Museum Researcher Names Lizard Genus After Tolkien’s Dragon Smaug

by AMNH on

News Posts

The villain of J. R. R. Tolkien’s The Hobbit–the fearsome dragon Smaug–dwells deep in a cavern with a massive hoard of treasure and terrorizes nearby villages.
Smaug giganteus, a large lizard with thick dark scales, resting on on a rock in the desert. Its name was inspired by Tolkien's The Lord of the Rings.
Smaug gigantus is a newly-reclassified giant girdled lizard from South Africa.
Edward Stanley/© AMNH

His real-world namesakes aren’t quite as fearsome. Smaug is the new name given to a genus of girdled lizards from South Africa by Ed Stanley, a doctoral candidate at the Richard Gilder Graduate School at the American Museum of Natural History, who reclassified the genus in a paper published in Molecular Phylogenetics and Evolution in January 2011. Stanley’s work is funded in part by the National Science Foundation.

Smaug lizards live in tunnels in the highlands, including the appropriately named Drakensberg (Dragon Mountain) mountain range of southern Africa. But the inspiration for the name came from a connection to the author rather than the fictional character. “Tolkien was born in the Free State, South Africa, where this lizard was found,” says Stanley.
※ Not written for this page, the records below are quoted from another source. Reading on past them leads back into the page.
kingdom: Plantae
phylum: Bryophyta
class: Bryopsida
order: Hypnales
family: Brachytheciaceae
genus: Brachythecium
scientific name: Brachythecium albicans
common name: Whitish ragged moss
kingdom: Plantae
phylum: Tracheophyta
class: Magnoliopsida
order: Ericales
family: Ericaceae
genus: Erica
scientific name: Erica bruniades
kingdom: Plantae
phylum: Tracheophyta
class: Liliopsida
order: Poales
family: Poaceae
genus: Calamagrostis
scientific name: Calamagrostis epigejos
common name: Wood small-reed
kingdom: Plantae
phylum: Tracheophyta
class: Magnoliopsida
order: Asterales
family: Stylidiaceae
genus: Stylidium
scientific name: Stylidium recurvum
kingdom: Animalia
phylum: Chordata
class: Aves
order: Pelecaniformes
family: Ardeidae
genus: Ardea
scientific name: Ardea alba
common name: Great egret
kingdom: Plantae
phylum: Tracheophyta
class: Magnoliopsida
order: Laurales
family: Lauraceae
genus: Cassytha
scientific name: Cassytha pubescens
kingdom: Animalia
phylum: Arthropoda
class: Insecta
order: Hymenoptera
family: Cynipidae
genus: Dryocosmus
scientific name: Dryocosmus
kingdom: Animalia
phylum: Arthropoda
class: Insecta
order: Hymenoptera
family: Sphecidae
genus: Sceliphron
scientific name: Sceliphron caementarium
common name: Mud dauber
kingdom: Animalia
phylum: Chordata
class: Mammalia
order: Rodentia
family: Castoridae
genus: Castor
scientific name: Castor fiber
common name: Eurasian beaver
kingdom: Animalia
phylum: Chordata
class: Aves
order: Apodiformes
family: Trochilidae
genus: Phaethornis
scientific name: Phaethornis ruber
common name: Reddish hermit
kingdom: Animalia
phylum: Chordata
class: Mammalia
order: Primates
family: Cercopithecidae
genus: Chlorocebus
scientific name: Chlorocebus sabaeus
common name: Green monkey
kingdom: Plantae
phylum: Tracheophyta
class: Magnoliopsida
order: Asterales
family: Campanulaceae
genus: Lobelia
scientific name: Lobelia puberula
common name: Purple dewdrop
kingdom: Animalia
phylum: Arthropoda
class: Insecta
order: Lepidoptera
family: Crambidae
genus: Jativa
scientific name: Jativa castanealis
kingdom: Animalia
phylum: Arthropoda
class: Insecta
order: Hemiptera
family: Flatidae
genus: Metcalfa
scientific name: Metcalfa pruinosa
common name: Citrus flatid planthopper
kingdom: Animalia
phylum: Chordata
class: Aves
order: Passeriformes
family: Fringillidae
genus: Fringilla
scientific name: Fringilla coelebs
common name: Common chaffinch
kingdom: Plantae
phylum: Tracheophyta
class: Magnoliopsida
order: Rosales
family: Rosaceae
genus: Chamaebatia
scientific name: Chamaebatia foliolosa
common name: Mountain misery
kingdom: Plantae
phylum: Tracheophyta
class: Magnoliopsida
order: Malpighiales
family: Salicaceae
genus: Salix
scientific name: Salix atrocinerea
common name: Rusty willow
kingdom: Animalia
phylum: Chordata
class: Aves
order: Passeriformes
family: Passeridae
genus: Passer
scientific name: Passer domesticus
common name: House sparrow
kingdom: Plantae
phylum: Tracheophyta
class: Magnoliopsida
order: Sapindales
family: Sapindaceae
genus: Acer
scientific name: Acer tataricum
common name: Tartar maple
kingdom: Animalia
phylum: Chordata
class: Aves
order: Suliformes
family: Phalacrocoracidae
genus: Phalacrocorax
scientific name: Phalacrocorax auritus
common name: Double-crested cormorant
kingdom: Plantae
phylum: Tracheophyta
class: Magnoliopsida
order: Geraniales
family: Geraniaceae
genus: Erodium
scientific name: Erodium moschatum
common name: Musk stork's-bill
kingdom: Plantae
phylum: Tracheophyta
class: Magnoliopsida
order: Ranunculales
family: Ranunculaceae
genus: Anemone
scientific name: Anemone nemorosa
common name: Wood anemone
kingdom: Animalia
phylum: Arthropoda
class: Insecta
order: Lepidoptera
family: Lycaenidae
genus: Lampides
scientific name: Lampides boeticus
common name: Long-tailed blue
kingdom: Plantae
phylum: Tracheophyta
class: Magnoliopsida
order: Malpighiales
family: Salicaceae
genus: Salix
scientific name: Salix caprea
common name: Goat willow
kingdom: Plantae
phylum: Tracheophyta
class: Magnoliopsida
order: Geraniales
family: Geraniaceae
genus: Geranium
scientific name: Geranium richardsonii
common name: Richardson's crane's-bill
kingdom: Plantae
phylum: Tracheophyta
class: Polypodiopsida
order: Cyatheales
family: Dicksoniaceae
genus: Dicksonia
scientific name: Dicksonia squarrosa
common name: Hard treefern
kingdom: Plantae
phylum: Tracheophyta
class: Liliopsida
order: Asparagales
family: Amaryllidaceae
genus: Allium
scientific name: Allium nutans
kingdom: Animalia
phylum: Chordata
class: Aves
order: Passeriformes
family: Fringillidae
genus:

Though much smaller than the massive fire-breathing dragon of Tolkien’s tale, the real-world reptile bears thick scales of armor on its backs and has a weak underbelly that is vulnerable to predators, much like its novelistic namesake.

The natural predators of the Smaug genus may not be the biggest threat to the survival of the species, however. The exotic look of the lizards makes them attractive to wealthy pet collectors, and their habitat happens to intersect with valuable farmland.

“They have a wide range, but it is getting more fragmented,” say Stanley. Plows in particular devastate their habitat, cutting into the shallow tunnels that the lizards dig for themselves. Once the land has been plowed, girdled lizards like Smaug won’t re-colonize it, abandoning the area to human crops.

“Between being plowed out of their land, collection for the international pet trade, and used in muti [traditional medicine], they really are quite endangered,” says Stanley.